GCC does optimize here. GCC -O0 prints 4, while GCC -O3 prints 3. Unfortunately, reading the standard literally, GCC must be wrong.

Here's why:

1. In the expression *q = 2, q is "based on" p (because if p was modified at sequence point S to point to a copy of x, the conditional p != p0 would become true, changing the value of q).
2. In the expression *p = 1, p is "based on" q (because if q was modified at sequence point S to point to a copy of x, the conditional q != q0 would become true, changing the value of p).
3. In the body of f, any access to any object via a pointer expression is always both "based on" p and "based on" q. So no restrict-violation, neither of restrict p, nor of restrict q. Note that no restrict-qualified pointer is ever assigned a pointer expression inside f (because p++ and q++ do not actually happen).
4. Since there is no restrict violation, the program doesn't have UB and the compiler is not allowed to optimize.

It seems to me that the standard failed to define "based on" in the intended way. What is the intended way, then? I mean, clearly there is an intended meaning, which is allowing GCC to optimize, and I believe GCC is morally right in this case. I want to avoid writing programs that might be mis-optimized.

Answer 1

Your assessment that the wording of 6.7.3.1p3 allows for the case you mentioned is correct.

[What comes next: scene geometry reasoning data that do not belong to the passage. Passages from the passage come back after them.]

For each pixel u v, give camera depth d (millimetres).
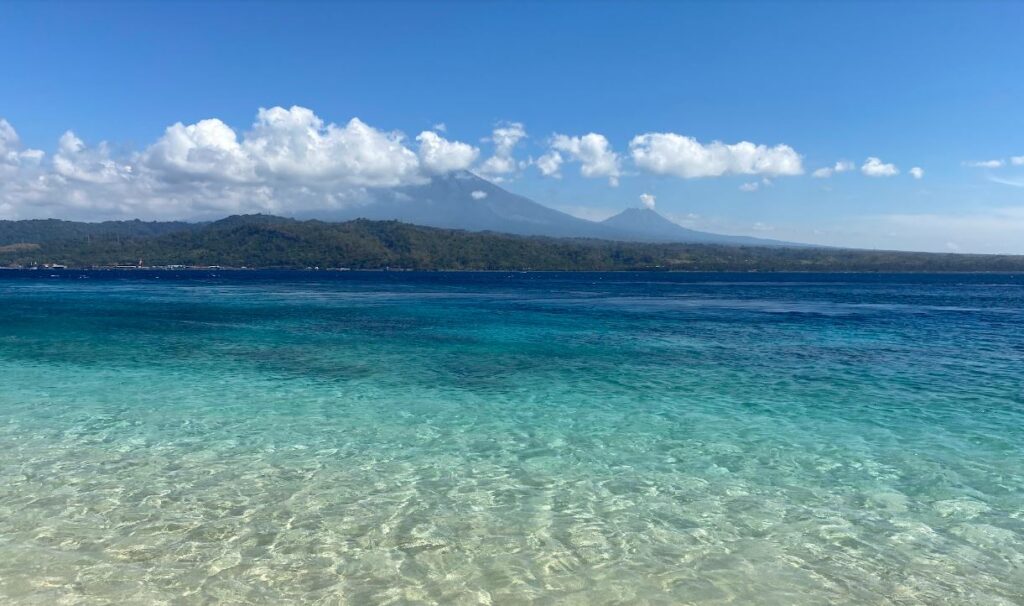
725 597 6844
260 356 23031
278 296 62719
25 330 30750
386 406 15445
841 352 24562
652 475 10633
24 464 10828
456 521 8688
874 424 13914
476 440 12609
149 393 16672
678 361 22297
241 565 7371
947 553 7871
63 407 15023
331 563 7453
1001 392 17203
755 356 23562
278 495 9547
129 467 10734
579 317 39750
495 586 6992
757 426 13758
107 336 28641
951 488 10047
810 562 7633
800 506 9312
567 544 8039
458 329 32406
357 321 36594
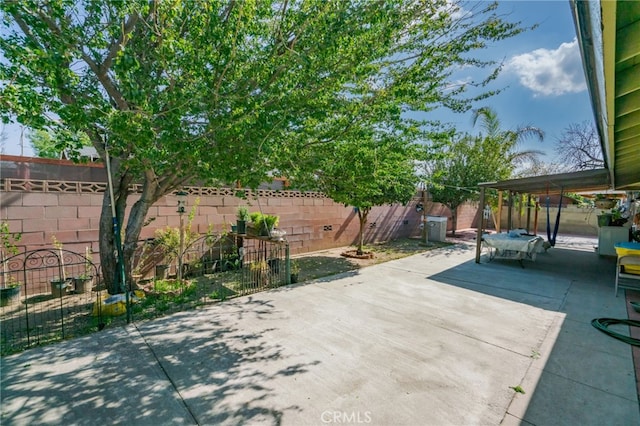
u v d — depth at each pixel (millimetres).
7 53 2764
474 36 3900
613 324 3961
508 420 2207
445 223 12047
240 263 6770
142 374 2762
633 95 2250
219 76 3133
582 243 12094
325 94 3570
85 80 3676
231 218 7219
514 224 16609
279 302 4738
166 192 4996
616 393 2520
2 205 4594
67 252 4820
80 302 4598
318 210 9312
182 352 3158
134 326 3799
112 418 2209
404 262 8008
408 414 2260
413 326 3842
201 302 4727
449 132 6297
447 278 6320
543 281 6160
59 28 3246
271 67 3307
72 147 3242
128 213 5824
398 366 2906
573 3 1347
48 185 4977
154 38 2969
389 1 3006
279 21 3432
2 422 2152
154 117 2934
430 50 3945
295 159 4184
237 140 3225
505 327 3836
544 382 2670
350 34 3168
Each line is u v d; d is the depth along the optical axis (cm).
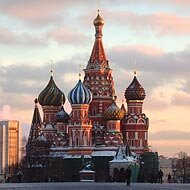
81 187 11350
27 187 11494
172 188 10738
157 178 19350
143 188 10581
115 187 11206
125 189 10062
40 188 10781
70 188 10706
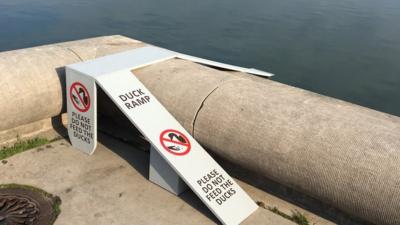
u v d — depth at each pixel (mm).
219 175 5906
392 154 4926
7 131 7125
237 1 22188
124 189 6074
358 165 5004
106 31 16562
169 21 18266
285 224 5531
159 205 5770
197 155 6023
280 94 6281
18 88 6797
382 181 4840
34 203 5707
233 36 16625
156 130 6059
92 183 6180
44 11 18922
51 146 7113
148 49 7879
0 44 14586
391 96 12336
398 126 5461
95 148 6797
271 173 5773
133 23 17797
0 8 19109
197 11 20031
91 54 8086
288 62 14328
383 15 19969
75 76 6547
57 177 6281
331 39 16484
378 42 16234
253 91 6332
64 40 15297
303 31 17406
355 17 19578
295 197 5930
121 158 6863
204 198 5496
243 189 6219
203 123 6246
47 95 7148
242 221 5520
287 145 5520
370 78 13281
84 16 18500
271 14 19766
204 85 6594
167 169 5957
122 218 5488
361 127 5359
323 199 5473
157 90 6789
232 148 6020
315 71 13703
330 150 5227
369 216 5094
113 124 7914
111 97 6137
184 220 5496
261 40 16219
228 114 6074
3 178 6195
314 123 5547
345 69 13875
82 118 6738
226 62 14203
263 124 5781
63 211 5570
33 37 15422
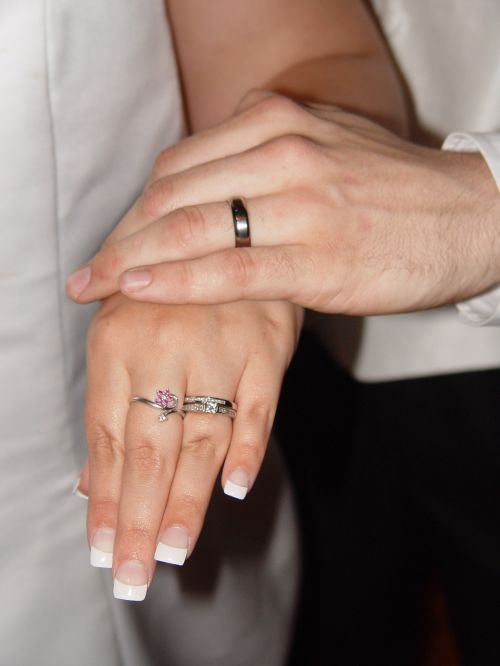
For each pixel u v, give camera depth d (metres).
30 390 0.47
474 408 0.81
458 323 0.75
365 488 0.97
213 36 0.55
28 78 0.42
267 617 0.65
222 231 0.45
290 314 0.48
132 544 0.43
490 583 0.84
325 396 1.01
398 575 0.99
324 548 0.99
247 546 0.61
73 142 0.45
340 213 0.46
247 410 0.46
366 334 0.77
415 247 0.47
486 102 0.72
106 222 0.48
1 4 0.41
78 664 0.53
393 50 0.70
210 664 0.61
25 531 0.50
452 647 1.05
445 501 0.86
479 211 0.48
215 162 0.46
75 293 0.46
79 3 0.43
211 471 0.44
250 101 0.50
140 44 0.45
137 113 0.47
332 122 0.49
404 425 0.86
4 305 0.46
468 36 0.69
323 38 0.56
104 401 0.45
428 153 0.50
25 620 0.51
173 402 0.44
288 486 0.66
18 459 0.49
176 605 0.57
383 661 1.01
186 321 0.46
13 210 0.44
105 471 0.44
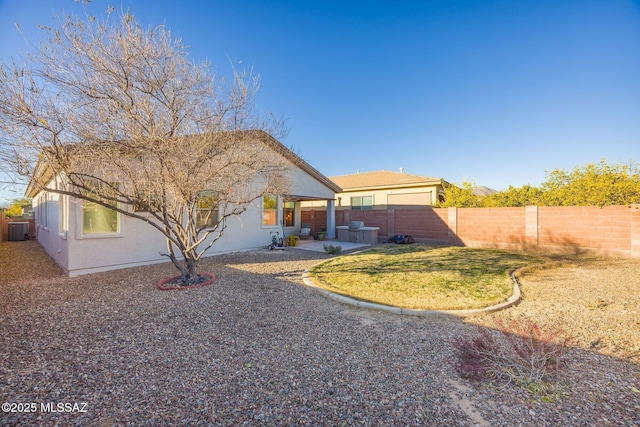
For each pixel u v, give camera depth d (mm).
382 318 4613
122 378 2834
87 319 4395
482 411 2359
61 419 2236
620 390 2648
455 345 3562
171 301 5297
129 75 4648
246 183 6758
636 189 10430
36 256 10992
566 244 11430
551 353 2977
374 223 17203
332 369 3041
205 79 5582
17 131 4062
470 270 8148
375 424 2207
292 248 13102
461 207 15047
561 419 2250
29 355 3264
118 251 8195
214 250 10734
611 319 4535
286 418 2273
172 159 5035
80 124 4500
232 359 3250
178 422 2217
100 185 5262
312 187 15227
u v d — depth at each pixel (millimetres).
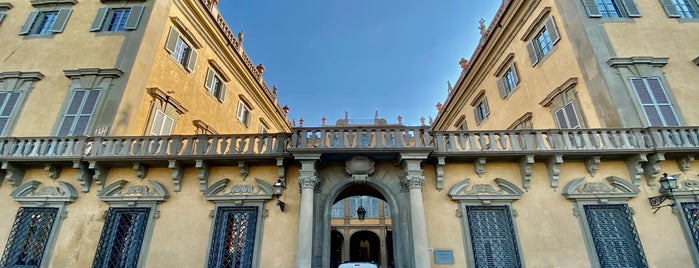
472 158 11219
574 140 11133
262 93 24266
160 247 10539
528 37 16719
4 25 15273
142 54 13750
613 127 11695
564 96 14062
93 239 10695
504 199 10922
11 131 12656
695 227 10164
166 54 14961
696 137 10766
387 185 11148
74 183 11445
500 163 11539
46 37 14750
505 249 10391
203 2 17016
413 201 10258
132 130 12758
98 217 10984
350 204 34438
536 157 11031
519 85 17328
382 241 32594
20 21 15367
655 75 12523
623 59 12578
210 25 17766
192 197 11195
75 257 10461
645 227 10297
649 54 12984
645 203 10578
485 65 21125
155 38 14469
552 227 10523
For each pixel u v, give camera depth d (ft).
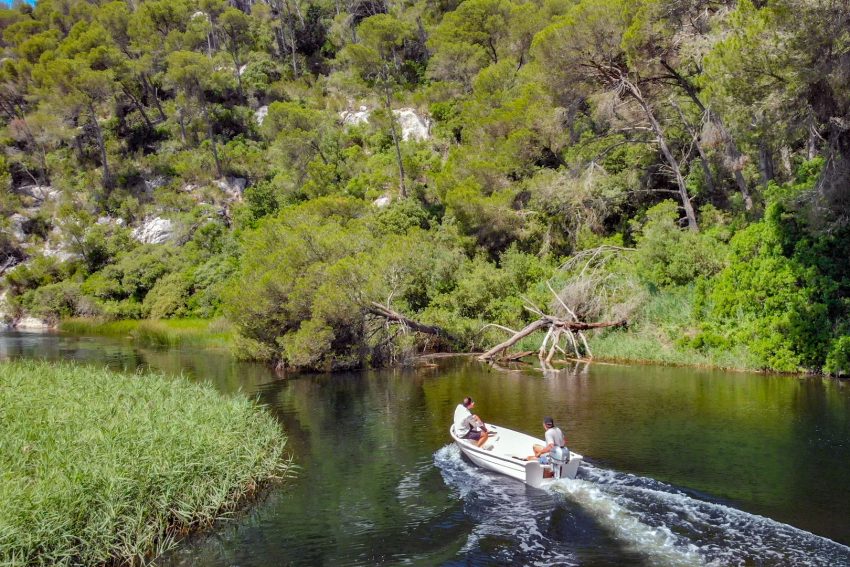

This wording also goes against the intended meaning.

The intent is first mentioned in section 6.7.3p8:

An object that is accessed through a restrict-qualified pointer has a special association with that pointer. This association, defined in 6.7.3.1 below, requires that all accesses to that object use, directly or indirectly, the value of that particular pointer.

So by this description q and q-1 are based on the object q, not the object p.

An example is given in section 6.7.3.1p7:

EXAMPLE 1 The file scope declarations

int * restrict a;
int * restrict b;
extern int c[];

assert that if an object is accessed using one of a, b, or c, and that object is modified anywhere in the program, then it is never accessed using either of the other two

Which further backs up this intent.

By a strict reading of 6.7.3.1p3, the expression q-1 is based on both the objects p and q, which doesn't seem to make much sense and is counter to the above quoted description and example.

The intent of 6.7.3.1p3, I believe, was to capture transitive expressions such as the following:

int x[5];
int * restrict p = x;
int *p1 = p+2;    // p1 is based on p
int *p2 = p1-1;   // p2 is also based on p

As simply stating "an expression including p among its operands" wouldn't account for such a case.

A possible rewording of 6.7.3.1p3 could be the following:

A pointer expression E is said to be based on object P if any of the following holds:

• E contains P as an operand
• E contains an lvalue V as an operand, and V was set to the value of an expression E2 which is based on P.